Physalin L

Steroids. 2012 Apr;77(5):441-7.

Physalins with anti-inflammatory activity are present in Physalis alkekengi var. franchetii and can function as Michael reaction acceptors.[Pubmed: 22197662]

Michael reaction acceptors (MRAs) are a class of active molecules that are directly or indirectly involved in various cellular processes, including the regulation of many signaling pathways.
METHODS AND RESULTS:
In this study, the inducible nitric oxide synthase (iNOS) assay was used to demonstrate that the dichloromethane extract of Physalis alkekengi var. franchetii (DCEP) possesses anti-inflammatory activity that might be attributed to the modification of key cysteine residues in IKKβ by the MRAs in DCEP. To isolate these MRAs, glutathione (GSH) was employed, and a simple ultra-performance liquid chromatography/tandem mass spectrometry (UPLC-MS/MS) screening method was developed to investigate the GSH conjugates with potential MRAs. Five physalins, including one new compound isophysalin A (2), together with four known steroidal compounds, physalin A (1), physalin O (3), Physalin L (4) and physalin G (5), were isolated to evaluate the GSH conjugating abilities, and it was indicated that compounds 1, 2 and 3, which had a common α,β-unsaturated ketone moiety, exhibited conjugating abilities with GSH and also showed significant nitric oxide (NO) production inhibiting activities. The anti-inflammatory activities of compounds 1, 2 and 3 might be attributed to their targeting multiple cysteine residues on IKKβ; therefore, the alkylation of IKKβ by compound 1 was further studied by micrOTOF-MS.
CONCLUSIONS:
The result showed that six cysteine residues (C(59), C(179), C(299), C(370), C(412), and C(618)) were alkylated, which indicated that IKKβ is a potential target for the anti-inflammatory activity of physalin A.

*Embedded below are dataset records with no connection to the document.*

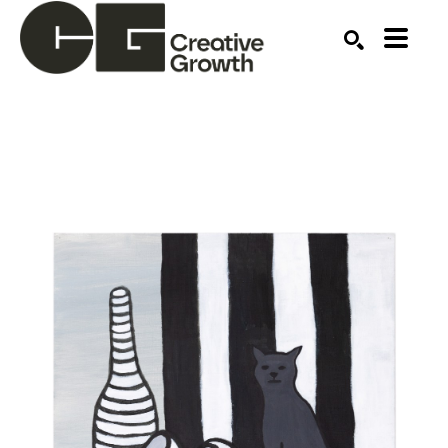
Search by keyword, artist name, artwork title or ex
SEARCH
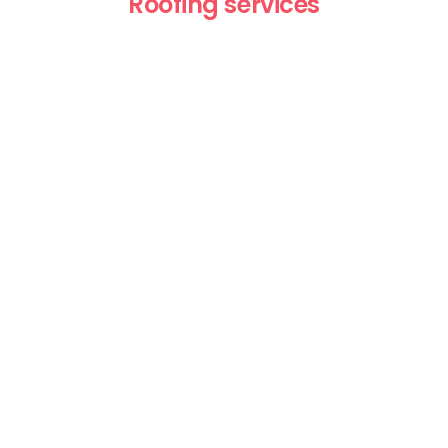
Roofing services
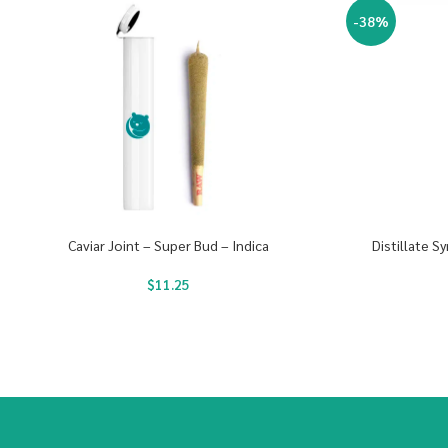
-38%
Caviar Joint – Super Bud – Indica
Distillate S
$
11.25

Zhongguo Zhong Yao Za Zhi. 2010 Aug;35(16):2103-5.

Investigation on quality standard of Franchet groundcherry.[Pubmed: 21046739]

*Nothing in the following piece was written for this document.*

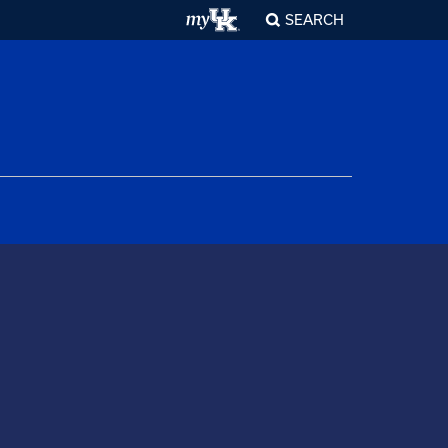
SEARCH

To develop identification and assay methods of Franchet groundcherry.
METHODS AND RESULTS:
TLC method was used to identify of Physalin L in the sample using high performance silica gel G plate and a mixture of chloroform-acetone-methanol (25:1:1) as a developing solvent. In the chromatogram, Physalin L showed a distinct fluorescence spot under UV 365 nm with good separation. In the HPLC method, luteoloside was separated on a Venusil XBP C18 (4.6 mm x 250 mm, 5 microm) column with acetonitrile-0. 2% phosphoric acid (20:80) as the mobile phase with flow rate of 1 mL x min(-1). The detection wavelength was set at 350 nm. For the HPLC quantitation method, the calibration curve of luteoloside displayed ideal linearity over the range of 0.50-249.40 mg x L(-1) with the regression equation of Y = 55,313X + 3.1641 (r = 1.000). The average recovery of luteoloside was 98.79% with a RSD of 1.1%. And the intra-day and inter-day precisions were less than 2%.
CONCLUSIONS:
The TLC identification and HPLC determination were sensitive, reliable and repeatable and can be applied for the quality evaluation and assessment of Franchet Groundcherry Calyx.